**Extrait du texte:**
-- -- --

Fabius ne peut que parer au plus pressé

Il est une expression qui doit être bannie des propositions de cette période estivale : « vous boirez bien un canon avant de partir ?» Elle est pourtant bien répandu dans le langage campagnard où on ajoute aussi parfois : « Allez un petit dernier pour la route ! ». En fait cette invitation à lever le coude masque mal le fait que la « canon », mesure de capacité viticole, a été dépassée par le bruit de celui qui tonne partout dans le monde. Aucun des conflits en cours n’est vraiment réglé et l’actualité passe de l’un à l’autre selon le nombre de morts. Alors que la France célèbre le sacrifice de millions des siens lors de deux terribles guerres elle se démène pour que l’histoire ne bégaie pas au cœur de l’Afrique, en Ukraine, dans la bande de Gaza, en Irak. Rien ne semble y faire.

-- -- --

**Documents fournis:**
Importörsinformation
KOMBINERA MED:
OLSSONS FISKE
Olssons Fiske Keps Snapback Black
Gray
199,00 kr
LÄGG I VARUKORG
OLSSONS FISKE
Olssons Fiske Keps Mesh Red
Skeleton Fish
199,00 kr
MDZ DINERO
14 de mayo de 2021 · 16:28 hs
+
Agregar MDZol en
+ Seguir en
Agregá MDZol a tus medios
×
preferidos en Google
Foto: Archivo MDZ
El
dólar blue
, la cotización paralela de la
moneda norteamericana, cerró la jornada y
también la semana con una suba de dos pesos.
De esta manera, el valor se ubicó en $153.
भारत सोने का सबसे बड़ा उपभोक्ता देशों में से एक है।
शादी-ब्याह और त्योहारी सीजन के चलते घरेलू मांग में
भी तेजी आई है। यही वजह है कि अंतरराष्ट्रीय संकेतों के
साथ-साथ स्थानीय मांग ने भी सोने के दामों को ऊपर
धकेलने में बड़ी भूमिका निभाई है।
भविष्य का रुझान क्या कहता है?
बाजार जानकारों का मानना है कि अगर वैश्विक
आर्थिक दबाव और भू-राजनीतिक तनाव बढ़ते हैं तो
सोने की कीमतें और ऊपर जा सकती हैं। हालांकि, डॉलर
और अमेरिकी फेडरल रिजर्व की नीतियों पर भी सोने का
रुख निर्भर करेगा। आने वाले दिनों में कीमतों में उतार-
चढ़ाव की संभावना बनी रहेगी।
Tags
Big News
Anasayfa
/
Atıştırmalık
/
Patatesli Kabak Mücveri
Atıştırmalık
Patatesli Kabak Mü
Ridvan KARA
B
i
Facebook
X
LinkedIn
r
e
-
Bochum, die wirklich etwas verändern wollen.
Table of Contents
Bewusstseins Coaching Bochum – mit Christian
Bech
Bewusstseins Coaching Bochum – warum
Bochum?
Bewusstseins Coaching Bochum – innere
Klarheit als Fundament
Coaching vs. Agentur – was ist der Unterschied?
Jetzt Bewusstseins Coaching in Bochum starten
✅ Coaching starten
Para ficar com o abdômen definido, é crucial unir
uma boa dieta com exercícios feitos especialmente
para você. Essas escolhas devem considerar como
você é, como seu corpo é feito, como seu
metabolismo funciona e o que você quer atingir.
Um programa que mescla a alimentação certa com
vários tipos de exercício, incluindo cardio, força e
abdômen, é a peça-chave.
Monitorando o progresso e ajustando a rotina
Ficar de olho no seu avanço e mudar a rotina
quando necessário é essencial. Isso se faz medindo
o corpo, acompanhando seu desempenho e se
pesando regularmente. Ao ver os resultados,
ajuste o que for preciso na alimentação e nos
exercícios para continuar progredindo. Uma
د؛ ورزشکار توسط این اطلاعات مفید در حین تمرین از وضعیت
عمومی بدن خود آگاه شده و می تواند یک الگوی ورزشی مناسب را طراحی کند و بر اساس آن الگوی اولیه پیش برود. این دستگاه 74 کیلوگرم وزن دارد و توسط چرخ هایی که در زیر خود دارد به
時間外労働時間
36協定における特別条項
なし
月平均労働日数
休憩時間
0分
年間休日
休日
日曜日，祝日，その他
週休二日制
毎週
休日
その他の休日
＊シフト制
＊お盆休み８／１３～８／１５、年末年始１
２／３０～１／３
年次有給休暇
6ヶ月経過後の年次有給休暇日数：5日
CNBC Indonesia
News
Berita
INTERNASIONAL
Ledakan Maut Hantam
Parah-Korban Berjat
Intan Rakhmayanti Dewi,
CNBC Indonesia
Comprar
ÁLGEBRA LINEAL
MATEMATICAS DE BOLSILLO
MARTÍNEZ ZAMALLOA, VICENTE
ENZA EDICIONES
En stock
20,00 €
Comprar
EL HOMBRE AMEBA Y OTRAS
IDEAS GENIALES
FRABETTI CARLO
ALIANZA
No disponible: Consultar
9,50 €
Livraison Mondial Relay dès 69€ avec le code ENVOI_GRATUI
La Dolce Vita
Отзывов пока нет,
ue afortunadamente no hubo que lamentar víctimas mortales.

-- -- --

**Consigne:** Poursuivez le texte sur Fabius et les conflits en cours en reprenant juste après sa dernière phrase.

**Réponse proposée:**
Laurent Fabius, seul véritable homme d’Etat que possède actuellement la Gauche, va d’un lieu à l’autre comme un médecin des urgences tentant de juguler des hémorragies multiples. Dénigré par les uns, accablé par les autres, selon la coutume française consistant à ne voir dans les actes des politiques que ce qui arrange son camp ou ses ambitions, il poursuit son chemin en tentant de rester sur des valeurs intangibles de la France. Pas facile dans le contexte actuel où le pouvoir présidentiel français est affaibli et plombé par des erreurs monumentales en matière de politique étrangère sous le gouvernement Fillon (Libye notamment et relations avec Bush et Poutine). Comme dans tous les domaines il est indispensable de déminer et surtout de ne pas s’avancer sur des solutions impossibles ensuite à mettre en œuvre au risque de perdre toute crédibilité.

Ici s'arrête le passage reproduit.